§ EXCERPTED PASSAGE:

Ferkans — Interactive Telecom Tutor

The Polarization Phenomenon

Polar codes, introduced by Erdal Ar\i kan in 2009, are the first (and so far only) family of codes with an explicit construction that provably achieves the capacity of any binary-input symmetric memoryless channel, with encoding and decoding complexity $O(N \log N)$ .

The idea is beautifully simple: apply a specific linear transformation to $N$ copies of a channel $W$ . The resulting $N$ "virtual" channels polarize — as $N$ grows, each virtual channel becomes either nearly perfect (capacity $\approx 1$ ) or nearly useless (capacity $\approx 0$ ). The fraction of good channels approaches the capacity $I(W)$ of the original channel. Send information on the good channels, send known (frozen) bits on the bad ones.

Definition:
The Polar Transform

Start with $N = 2^m$ independent copies of a binary-input DMC $W: \{0,1\} \to \mathcal{Y}$ with capacity $I(W)$ .

The polar transform applies the $N \times N$ matrix $\mathbf{G}_N = \mathbf{B}_N \mathbf{F}^{\otimes m}$ , where $\mathbf{F} = \begin{pmatrix} 1 & 0 \\ 1 & 1 \end{pmatrix}$ is the basic $2 \times 2$ kernel, $\mathbf{F}^{\otimes m}$ is the $m$ -fold Kronecker product, and $\mathbf{B}_N$ is a bit-reversal permutation.

The input bits $U_1, \ldots, U_N$ are transformed to channel inputs $X^N = U^N \mathbf{G}_N$ (mod 2 for binary, or over $\mathbb{R}$ for the Gaussian channel).

Definition:
Bit-Channels (Virtual Channels)

After the polar transform, define the $i$ -th bit-channel as

$W_N^{(i)}: U_i \to (Y^N, U^{i-1}),$

i.e., the channel from $U_i$ to the outputs $Y^N$ and all previous inputs $U_1, \ldots, U_{i-1}$ (which are assumed known at the decoder for successive cancellation).

The symmetric capacity of the $i$ -th bit-channel is $I(W_N^{(i)}) = I(U_i; Y^N, U^{i-1})$ .

Theorem: Channel Polarization Theorem

For any binary-input symmetric DMC $W$ with capacity $I(W)$ , the bit-channels $\{W_N^{(i)}\}_{i=1}^N$ polarize as $N \to \infty$ : for any $\delta > 0$ ,

$\frac{1}{N}\left|\left\{i : I(W_N^{(i)}) \in (1-\delta, 1]\right\}\right| \to I(W),$ $\frac{1}{N}\left|\left\{i : I(W_N^{(i)}) \in [0, \delta)\right\}\right| \to 1 - I(W).$

That is, the fraction of "good" bit-channels approaches the capacity $I(W)$ , and the fraction of "bad" bit-channels approaches $1 - I(W)$ .

Labeled region entries

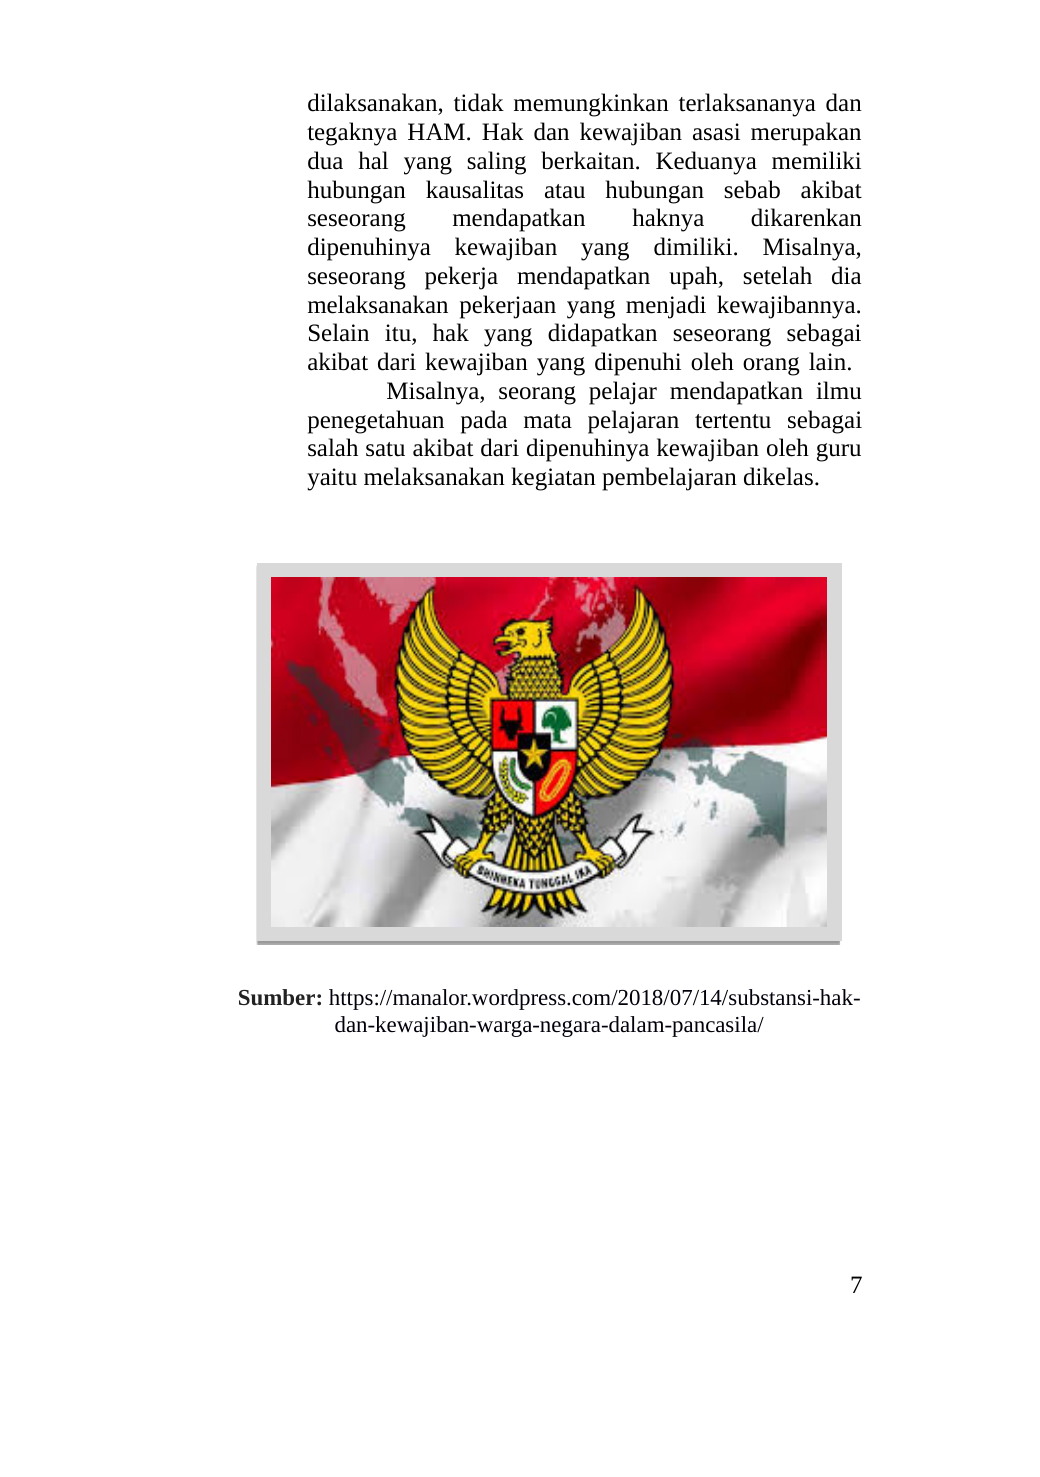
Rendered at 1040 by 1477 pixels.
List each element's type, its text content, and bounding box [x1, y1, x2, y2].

text Sumber: https://manalor.wordpress.com/2018/07/14/substansi-hak-dan-kewajiban-warga-negara-dalam-pancasila/ [236, 984, 862, 1037]
picture [271, 577, 827, 927]
text dilaksanakan, tidak memungkinkan terlaksananya dan tegaknya HAM. Hak dan kewajiban asasi merupakan dua hal yang saling berkaitan. Keduanya memiliki hubungan kausalitas atau hubungan sebab akibat seseorang mendapatkan haknya dikarenkan dipenuhinya kewajiban yang dimiliki. Misalnya, seseorang pekerja mendapatkan upah, setelah dia melaksanakan pekerjaan yang menjadi kewajibannya. Selain itu, hak yang didapatkan seseorang sebagai akibat dari kewajiban yang dipenuhi oleh orang lain. Misalnya, seorang pelajar mendapatkan ilmu penegetahuan pada mata pelajaran tertentu sebagai salah satu akibat dari dipenuhinya kewajiban oleh guru yaitu melaksanakan kegiatan pembelajaran dikelas. [307, 88, 862, 491]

§ STATED EXERCISE:
Can you copy the polar codes tutorial word for word from "The input bits" to "for successive cancellation)."?

§ RESPONSE TO THE TASK:
The input bits $U_1, \ldots, U_N$ are transformed to channel inputs $X^N = U^N \mathbf{G}_N$ (mod 2 for binary, or over $\mathbb{R}$ for the Gaussian channel).

Definition:
Bit-Channels (Virtual Channels)

After the polar transform, define the $i$ -th bit-channel as

$W_N^{(i)}: U_i \to (Y^N, U^{i-1}),$

i.e., the channel from $U_i$ to the outputs $Y^N$ and all previous inputs $U_1, \ldots, U_{i-1}$ (which are assumed known at the decoder for successive cancellation).